Seguindo a lógica hollywoodiana, o sucesso do primeiro filme levou à produção de uma continuação. Divertida Mente 2, agora dirigido por Kelsey Mann, foi lançado nos Estados Unidos na última sexta-feira (14), tornando-se uma das maiores estreias para uma animação na história. No Brasil, o filme chega aos cinemas nesta quinta-feira (20).
No primeiro filme, acompanhamos Riley, uma menina de 11 anos, lidando com mudanças em sua vida e tentando equilibrar suas cinco emoções — Alegria, Tristeza, Raiva, Medo e Nojinho. Na sequência, a protagonista enfrenta a adolescência e a chegada de novos e confusos sentimentos.
Mas o que faz dos dois filmes Divertida Mente um sucesso entre os adultos, que muitas vezes se emocionam profundamente com as produções? As cinco emoções de Riley ajudarão a responder.
A tristeza é fundamental
Em um momento de Divertida Mente, a Tristeza, sempre malvista pelos outros sentimentos, especialmente a Alegria, revela-se essencial para o desenvolvimento humano. Em várias fases da vida, a melancolia é crucial para lidar com situações delicadas, ajudando a compreender esses momentos e seguir em frente. Não é possível — nem necessário — estar feliz o tempo todo.
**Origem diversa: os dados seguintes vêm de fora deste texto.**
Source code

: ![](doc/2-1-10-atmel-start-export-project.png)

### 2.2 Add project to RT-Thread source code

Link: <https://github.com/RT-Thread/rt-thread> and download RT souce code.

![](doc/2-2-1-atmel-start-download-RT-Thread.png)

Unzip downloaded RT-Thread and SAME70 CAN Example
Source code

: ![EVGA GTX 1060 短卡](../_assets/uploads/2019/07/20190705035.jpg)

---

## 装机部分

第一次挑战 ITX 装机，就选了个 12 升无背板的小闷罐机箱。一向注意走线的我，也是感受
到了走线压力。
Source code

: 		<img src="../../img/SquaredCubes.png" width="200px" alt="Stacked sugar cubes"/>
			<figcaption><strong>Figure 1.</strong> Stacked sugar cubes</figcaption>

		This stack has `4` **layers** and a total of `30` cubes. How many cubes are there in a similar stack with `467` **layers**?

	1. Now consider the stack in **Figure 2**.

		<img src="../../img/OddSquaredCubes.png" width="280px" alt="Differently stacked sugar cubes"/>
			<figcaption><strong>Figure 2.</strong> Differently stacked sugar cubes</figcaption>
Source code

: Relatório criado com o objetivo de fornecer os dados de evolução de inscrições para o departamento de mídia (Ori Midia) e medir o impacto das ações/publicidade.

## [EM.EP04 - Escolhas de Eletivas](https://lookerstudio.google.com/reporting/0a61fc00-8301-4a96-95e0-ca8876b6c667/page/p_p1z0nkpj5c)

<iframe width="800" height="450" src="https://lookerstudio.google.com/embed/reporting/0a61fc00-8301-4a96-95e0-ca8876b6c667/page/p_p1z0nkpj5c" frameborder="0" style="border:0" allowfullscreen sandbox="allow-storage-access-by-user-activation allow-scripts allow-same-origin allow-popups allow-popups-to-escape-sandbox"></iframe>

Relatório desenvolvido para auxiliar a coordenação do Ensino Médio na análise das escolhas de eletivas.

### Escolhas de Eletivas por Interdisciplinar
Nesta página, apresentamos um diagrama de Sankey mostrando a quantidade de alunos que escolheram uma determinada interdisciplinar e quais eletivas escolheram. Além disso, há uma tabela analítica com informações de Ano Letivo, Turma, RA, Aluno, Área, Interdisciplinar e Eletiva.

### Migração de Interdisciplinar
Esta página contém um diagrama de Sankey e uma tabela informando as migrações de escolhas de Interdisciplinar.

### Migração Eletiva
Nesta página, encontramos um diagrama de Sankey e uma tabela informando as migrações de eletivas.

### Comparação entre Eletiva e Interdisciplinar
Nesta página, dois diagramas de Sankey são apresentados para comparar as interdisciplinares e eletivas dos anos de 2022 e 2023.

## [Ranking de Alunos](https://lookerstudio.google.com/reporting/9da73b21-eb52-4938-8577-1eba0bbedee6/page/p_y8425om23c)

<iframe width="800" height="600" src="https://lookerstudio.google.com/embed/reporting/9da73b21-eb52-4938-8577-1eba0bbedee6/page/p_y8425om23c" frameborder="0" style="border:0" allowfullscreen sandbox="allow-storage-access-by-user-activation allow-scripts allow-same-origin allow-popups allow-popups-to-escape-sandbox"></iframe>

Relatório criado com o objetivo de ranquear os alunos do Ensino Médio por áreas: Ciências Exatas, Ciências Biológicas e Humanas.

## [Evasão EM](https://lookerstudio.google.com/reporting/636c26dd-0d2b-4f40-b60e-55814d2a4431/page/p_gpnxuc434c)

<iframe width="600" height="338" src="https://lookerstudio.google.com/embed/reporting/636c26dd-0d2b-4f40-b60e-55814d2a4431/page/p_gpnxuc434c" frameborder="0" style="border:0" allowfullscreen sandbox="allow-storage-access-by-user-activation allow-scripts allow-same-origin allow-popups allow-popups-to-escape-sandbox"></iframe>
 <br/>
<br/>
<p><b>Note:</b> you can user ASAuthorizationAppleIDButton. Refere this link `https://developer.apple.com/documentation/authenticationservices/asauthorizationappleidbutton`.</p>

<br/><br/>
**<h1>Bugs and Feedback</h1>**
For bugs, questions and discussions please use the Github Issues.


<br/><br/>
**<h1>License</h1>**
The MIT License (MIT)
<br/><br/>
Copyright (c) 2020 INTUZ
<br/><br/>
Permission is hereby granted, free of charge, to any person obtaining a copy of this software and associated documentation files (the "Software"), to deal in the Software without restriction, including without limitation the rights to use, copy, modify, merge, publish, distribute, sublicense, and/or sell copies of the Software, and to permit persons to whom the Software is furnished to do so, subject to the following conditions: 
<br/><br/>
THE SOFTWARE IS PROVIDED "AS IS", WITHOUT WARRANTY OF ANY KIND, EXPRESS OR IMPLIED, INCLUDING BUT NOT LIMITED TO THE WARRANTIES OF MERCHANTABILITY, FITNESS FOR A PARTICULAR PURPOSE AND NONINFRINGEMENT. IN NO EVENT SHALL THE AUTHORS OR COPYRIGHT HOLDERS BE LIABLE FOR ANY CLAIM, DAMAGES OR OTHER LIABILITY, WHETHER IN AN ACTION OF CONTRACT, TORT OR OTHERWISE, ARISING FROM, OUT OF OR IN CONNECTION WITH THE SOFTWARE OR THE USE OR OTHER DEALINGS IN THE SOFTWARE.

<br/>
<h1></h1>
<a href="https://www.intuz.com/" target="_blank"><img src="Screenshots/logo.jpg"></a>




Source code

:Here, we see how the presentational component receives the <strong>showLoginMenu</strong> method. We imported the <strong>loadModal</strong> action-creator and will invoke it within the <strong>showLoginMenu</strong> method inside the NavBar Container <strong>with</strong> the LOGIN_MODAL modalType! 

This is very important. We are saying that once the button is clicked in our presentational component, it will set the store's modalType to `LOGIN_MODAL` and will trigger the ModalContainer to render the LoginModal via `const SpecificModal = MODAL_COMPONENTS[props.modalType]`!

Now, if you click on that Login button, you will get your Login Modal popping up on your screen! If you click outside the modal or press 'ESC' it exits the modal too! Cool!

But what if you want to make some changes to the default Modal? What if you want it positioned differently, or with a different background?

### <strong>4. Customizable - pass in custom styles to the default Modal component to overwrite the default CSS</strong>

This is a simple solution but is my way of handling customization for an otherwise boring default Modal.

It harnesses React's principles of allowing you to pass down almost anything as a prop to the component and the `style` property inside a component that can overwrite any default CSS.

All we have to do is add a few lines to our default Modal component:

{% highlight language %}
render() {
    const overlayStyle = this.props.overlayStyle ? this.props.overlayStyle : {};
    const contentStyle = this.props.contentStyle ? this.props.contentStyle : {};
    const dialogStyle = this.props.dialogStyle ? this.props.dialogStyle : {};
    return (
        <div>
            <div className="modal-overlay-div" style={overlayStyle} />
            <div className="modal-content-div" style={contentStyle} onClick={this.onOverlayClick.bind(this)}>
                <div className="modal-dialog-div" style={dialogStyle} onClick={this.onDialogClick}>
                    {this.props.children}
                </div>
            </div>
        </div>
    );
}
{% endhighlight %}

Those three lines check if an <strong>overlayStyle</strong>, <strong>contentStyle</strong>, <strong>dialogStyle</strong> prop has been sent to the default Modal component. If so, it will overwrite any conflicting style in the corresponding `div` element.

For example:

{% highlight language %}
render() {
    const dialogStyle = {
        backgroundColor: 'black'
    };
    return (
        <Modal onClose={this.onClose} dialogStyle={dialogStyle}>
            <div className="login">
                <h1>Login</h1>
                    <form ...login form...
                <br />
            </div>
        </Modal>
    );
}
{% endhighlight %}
Ninguém é definido por uma única emoção
O primeiro filme já sugere que nenhuma pessoa é definida por uma única emoção. A jornada de cada ser humano inclui variações, com cada sentimento “assumindo o controle” em determinados momentos. A partir disso, memórias são criadas e se tornam parte da personalidade de cada um. No final do filme original, a Tristeza e a Alegria se unem para criar uma lembrança com um pouco de ambas. O segundo filme amplifica essa mensagem, exemplificando a complexidade de cada pessoa.
A dor do amadurecimento
Um dos momentos mais dramáticos de Divertida Mente é quando Bing Bong, o amigo imaginário de Riley, fica preso na zona do esquecimento e desaparece da memória da menina. Esse momento, que já entristeceu as crianças por causa do personagem cativante, impacta ainda mais os adultos. Representa visualmente o amadurecimento e a perda de uma parte da inocência. É difícil não se emocionar ao perceber o que já foi deixado para trás.
Nostalgia
O amadurecimento traz a perda de parte da inocência e o avanço da idade introduz a nostalgia. Este sentimento, quase intrusivo, vem ganhando cada vez mais espaço no cotidiano. A segunda parte do filme mostra que, na adolescência, a nostalgia ainda não é predominante, mas já sugere que esse sentimento se tornará mais presente na vida adulta.
Peculiaridades dos adultos
Enquanto algumas piadas funcionam bem para os pequenos, outras são compreendidas principalmente pelos adultos. Por exemplo, quando a animação mostra a mente dos pais de Riley, cada pessoa tem uma emoção predominante na “sala de comando”, destacando suas peculiaridades. Momentos engraçados ocorrem quando lembranças intrusivas ganham destaque, como a música de uma propaganda antiga de pasta de dente.
Essas sacadas são mais efetivas para os mais velhos, que podem refletir sobre essas situações e achar graça nos pensamentos que surgem “do nada”. Outro destaque para o público mais veterano é quando a mãe de Riley, no primeiro filme, lembra-se do piloto de helicóptero pelo qual foi apaixonada na juventude, desligando-se do marido e projetando outra vida, mesmo que por breves momentos. É uma mistura de nostalgia com uma pitada de frustração — engraçado, mas levemente melancólico.